**ASSIGNMENT**: Render every line of text in the records below as one numbered list, skipping any blank lines and leaving out the pictures.

(Page-level text extractions)
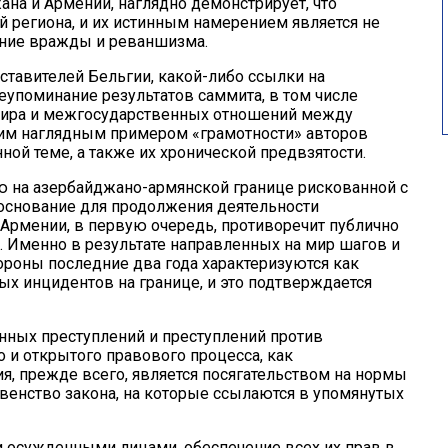
на и Армении, наглядно демонстрирует, что
й региона, и их истинным намерением является не
ание вражды и реваншизма.
ставителей Бельгии, какой-либо ссылки на
упоминание результатов саммита, в том числе
мира и межгосударственных отношений между
ним наглядным примером «грамотности» авторов
ной теме, а также их хронической предвзятости.
ю на азербайджано-армянской границе рискованной с
 основание для продолжения деятельности
Армении, в первую очередь, противоречит публично
 Именно в результате направленных на мир шагов и
роны последние два года характеризуются как
х инцидентов на границе, и это подтверждается
ных преступлений и преступлений против
 и открытого правового процесса, как
, прежде всего, является посягательством на нормы
венство закона, на которые ссылаются в упомянутых
и осужденными лицами, обеспечение всех их прав в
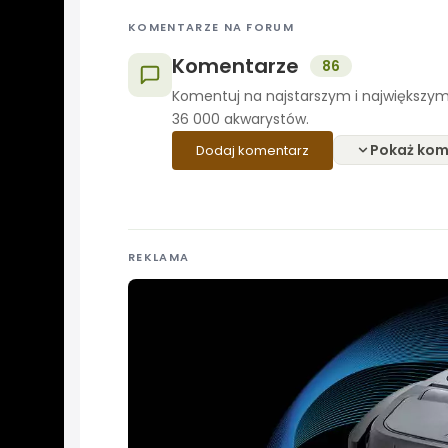
KOMENTARZE NA FORUM
Komentarze
86
Komentuj na najstarszym i największym
36 000 akwarystów.
Pokaż kom
Dodaj komentarz
REKLAMA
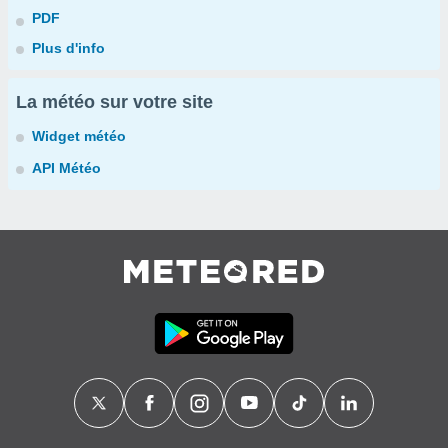
PDF
Plus d'info
La météo sur votre site
Widget météo
API Météo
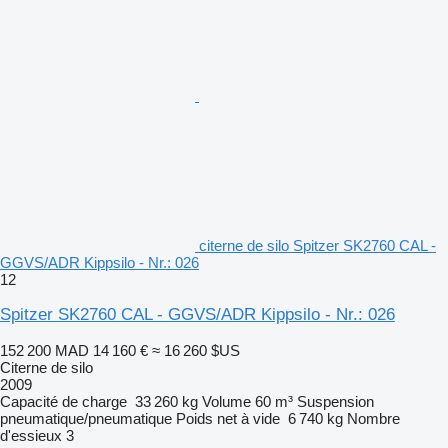
citerne de silo Spitzer SK2760 CAL -
GGVS/ADR Kippsilo - Nr.: 026
12
Spitzer SK2760 CAL - GGVS/ADR Kippsilo - Nr.: 026
152 200 MAD
14 160 €
≈ 16 260 $US
Citerne de silo
2009
Capacité de charge
33 260 kg
Volume
60 m³
Suspension
pneumatique/pneumatique
Poids net à vide
6 740 kg
Nombre
d'essieux
3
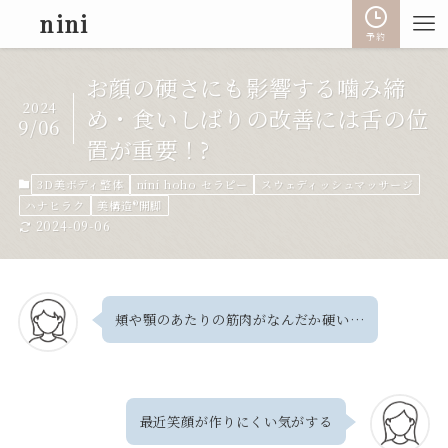
nini
予約
お顔の硬さにも影響する噛み締
2024
め・食いしばりの改善には舌の位
9/06
置が重要！?
3D美ボディ整体
nini hoho セラピー
スウェディッシュマッサージ
ハナヒラク
美構造®開脚
2024-09-06
頬や顎のあたりの筋肉がなんだか硬い…
最近笑顔が作りにくい気がする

**SOLUTION TO THIS PROBLEM**:
1. на и Армении, наглядно демонстрирует, что
2. й региона, и их истинным намерением является не
3. ание вражды и реваншизма.
4. ставителей Бельгии, какой-либо ссылки на
5. упоминание результатов саммита, в том числе
6. мира и межгосударственных отношений между
7. ним наглядным примером «грамотности» авторов
8. ной теме, а также их хронической предвзятости.
9. ю на азербайджано-армянской границе рискованной с
10.  основание для продолжения деятельности
11. Армении, в первую очередь, противоречит публично
12.  Именно в результате направленных на мир шагов и
13. роны последние два года характеризуются как
14. х инцидентов на границе, и это подтверждается
15. ных преступлений и преступлений против
16.  и открытого правового процесса, как
17. , прежде всего, является посягательством на нормы
18. венство закона, на которые ссылаются в упомянутых
19. и осужденными лицами, обеспечение всех их прав в
20. KOMENTARZE NA FORUM
21. Komentarze
22. 86
23. Komentuj na najstarszym i największym
24. 36 000 akwarystów.
25. Pokaż kom
26. Dodaj komentarz
27. REKLAMA
28. PDF
29. Plus d'info
30. La météo sur votre site
31. Widget météo
32. API Météo
33. citerne de silo Spitzer SK2760 CAL -
34. GGVS/ADR Kippsilo - Nr.: 026
35. 12
36. Spitzer SK2760 CAL - GGVS/ADR Kippsilo - Nr.: 026
37. 152 200 MAD
38. 14 160 €
39. ≈ 16 260 $US
40. Citerne de silo
41. 2009
42. Capacité de charge
43. 33 260 kg
44. Volume
45. 60 m³
46. Suspension
47. pneumatique/pneumatique
48. Poids net à vide
49. 6 740 kg
50. Nombre
51. d'essieux
52. 3
53. nini
54. 予約
55. お顔の硬さにも影響する噛み締
56. 2024
57. め・食いしばりの改善には舌の位
58. 9/06
59. 置が重要！?
60. 3D美ボディ整体
61. nini hoho セラピー
62. スウェディッシュマッサージ
63. ハナヒラク
64. 美構造®開脚
65. 2024-09-06
66. 頬や顎のあたりの筋肉がなんだか硬い…
67. 最近笑顔が作りにくい気がする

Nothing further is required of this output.